Dans l'enseignement de la physique, l'usage le plus répandu est d'exposer d'abord les théories ; on fait ensuite des expériences pour montrer aux élèves comment la théorie coïncide avec les phénomènes ; niais les élèves ne regardent point ces expériences comme une démonstration de la théorie ; elles ne sont, à leurs yeux, que l'application des vérités que possède la science. Les Américains emploient souvent avec succès un procédé pédagogique tout à fait opposé ; ils ne cherchent pas à exposer les résultats d'investigations, mais à mettre les étudiants sur la voix de la redécouverte{13} ; cette méthode convient fort bien à des gens auxquels on veut inspirer cet esprit d'inquiétude perpétuelle qui prend un car-ictère de tourment chez les grands inventeurs.
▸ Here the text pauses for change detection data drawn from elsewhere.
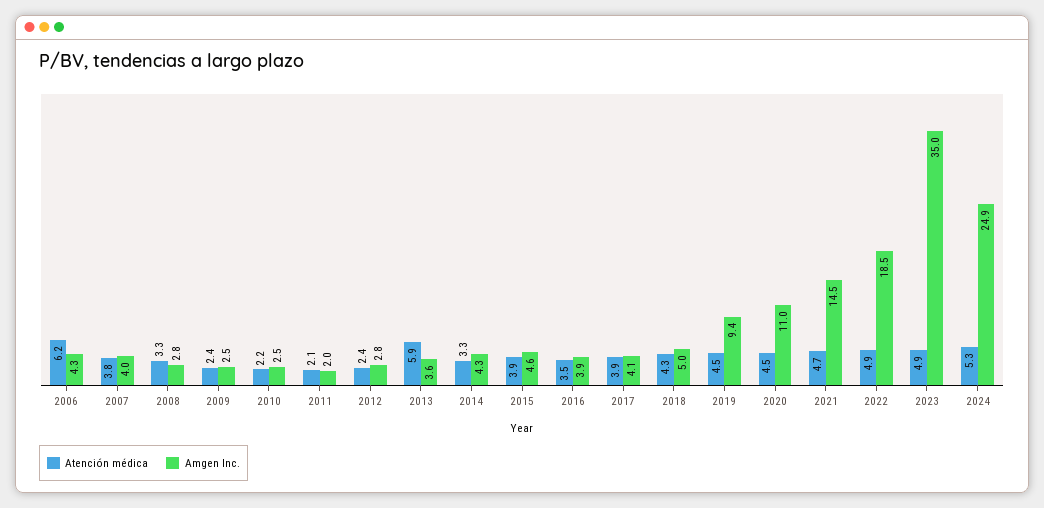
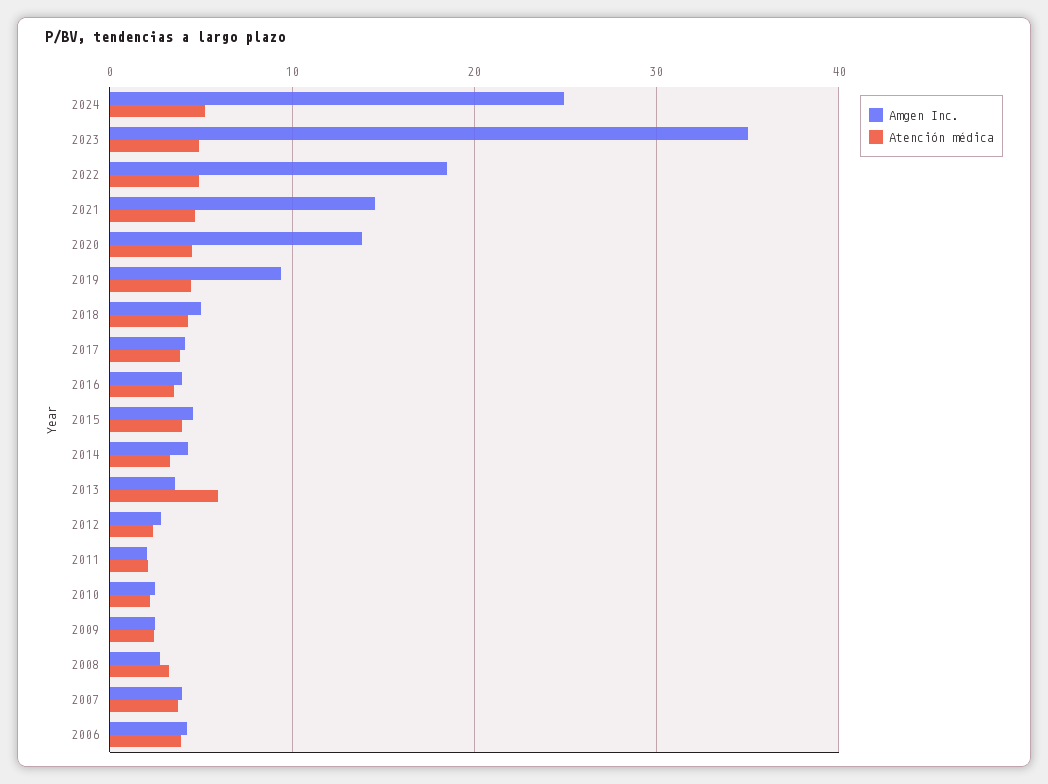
Atención médica, 2006: 6.2 -> 4
Amgen Inc., 2020: 11 -> 14

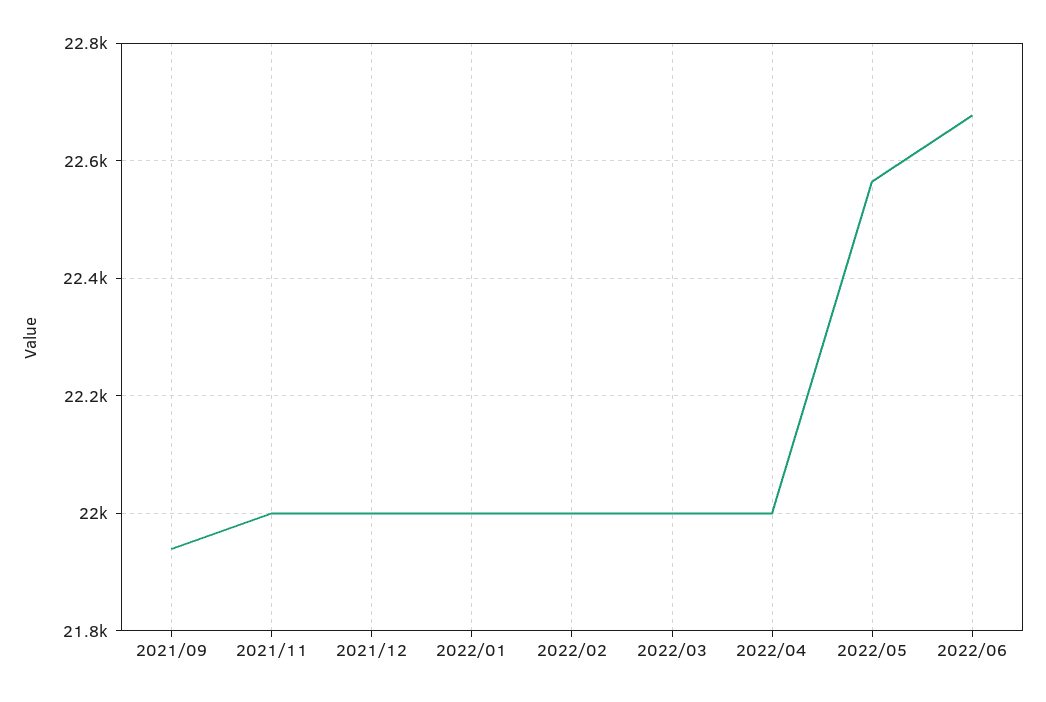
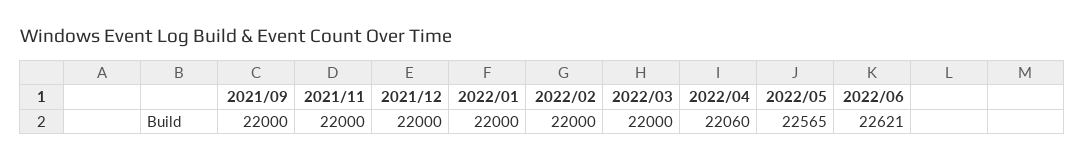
2021/09: 21940 -> 22000
2022/04: 22000 -> 22060
2022/06: 22680 -> 22621

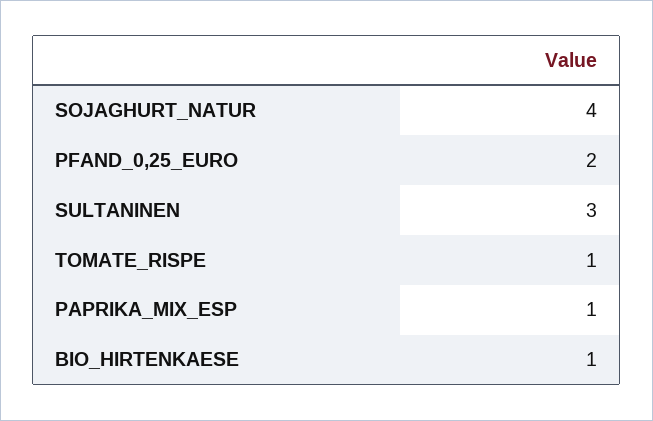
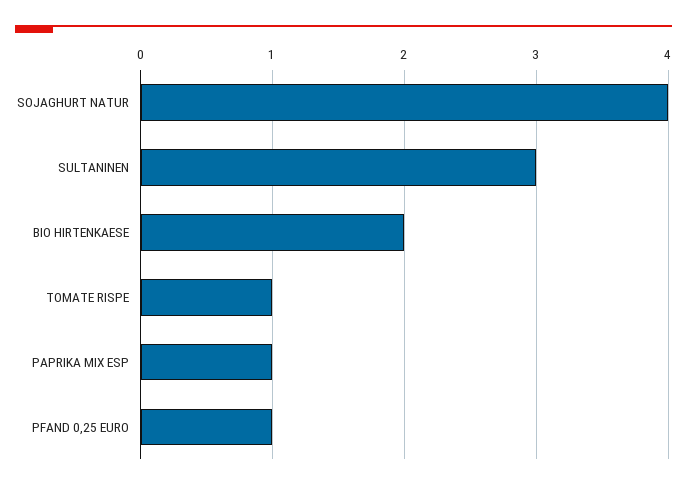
PFAND_0,25_EURO: 2 -> 1
BIO_HIRTENKAESE: 1 -> 2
Chez nous, au contraire, on veut inspirer à l'étudiant une confiance parfaite dans la science constituée ; l'expérience prouve que notre méthode exerce une si grande fascination sur l'esprit qu'elle dépasse parfois le but, allant jusqu'à engendrer une véritable superstition.

Les chefs de la social-démocratie, se sont trouvés fort bien des superstitions qu’entretenait chez leurs adhérents le langage idéaliste employé par Marx et encore exagéré par ses successeurs ; les socialistes ont cru qu'ils étaient en possession d'une sorte d'astronomie historique, découverte pour eux par des génies extraordinaires ; le Parti a profité du prestige énorme dont a joui la science jusqu'à ces derniers temps dans toutes les classes et qui n'a point été encore diminué dans le monde de l'enseignement primaire. Il est tout naturel que les Intellectuels socialistes aient du goût pour des sophismes qui, en écartant tout doute de l'esprit de leur,-, auditeurs naïfs, les livre sans défense à leur autorité ; mais le véritable historien doit redouter la terminologie marxiste qui tend à fausser les caractères spécifiques de l'histoire.

c) Lorsque nous sommes convaincus qu'un genre de phénomènes appartient à un type de nécessité, nous sommes, du même coup, convaincus que ces phénomènes doivent être intelligibles, au moins pour leur partie principale. Tout le monde est d'accord sur le principe; mais peu de personnes ont réfléchi sur la manière de l'appliquer. Dans la deuxième préface du Capital, Marx dit que sa méthode est l'exact opposé de celle de Hegel. « Pour Hegel le mouvement de la pensée (Denkprocess), qu'il personnifie sous le nom d'Idée, est le démiurge de la réalité, laquelle n'est que la forme phénoménale de l'Idée (Demiurg des Wirklichen, das nur seine aeussere Erscheinung bildet). Pour moi, au contraire, le mouvement de la pensée n'est que la réflexion du mouvement réel, transporté et transposé dans le cerveau de l'homme (Bei mir ist ungekehrt das Ideelle nichts andres als das im Menschenkopf umgesetzte und übersetzte Materielle). » Il résulte de là évidemment que pour rendre intelligible un genre de nouvelle nécessité, il faut faire sur la raison un travail constructif qui l'amènera à s'adapter à ce nouveau genre.

Ce travail peut présenter parfois d'extrêmes difficultés. Les Grecs nous ont transmis un système merveilleux d'intelligibilité, qui a fait ses preuves dans les sciences physiques, parce que la raison a été adaptée par les Grecs au mouvement de choses invariables, mues suivant des lois éternelles. Depuis que les biologistes ont accepté l'hypothèse évolutionniste, les philosophes ont fait les plus grands efforts pour adapter la raison à un système de variation des espèces ils n'ont pas encore réussi ; Bergson est le seul qui soit parvenu à quelques résultats, grâce à une audace qui a étonné plus d'un de nos contemporains.

Jusqu'au jour où le syndicalisme révolutionnaire a pris un notable développement, les socialistes n'ont pas trouvé dans le monde une réalité sur laquelle ils pussent essayer d'adapter la raison ; et cependant ils voulaient établir l'intelligibilité d'un mouvement historique nécessaire aboutissant à la catastrophe du capitalisme ; ils ont résolu cette question, presque tous, de la manière la plus grossière. Ils ont cru que l'intelligibilité de la révolution était suffisamment démontrée par des arguments démontrant l'absurdité du régime capitaliste et ils ont construit ces arguments en empruntant sophistiquement leurs prémisses à l'idéologie bourgeoise ; ils ont ainsi établi qu'ils ne comprenaient rien aux principes de la philosophie.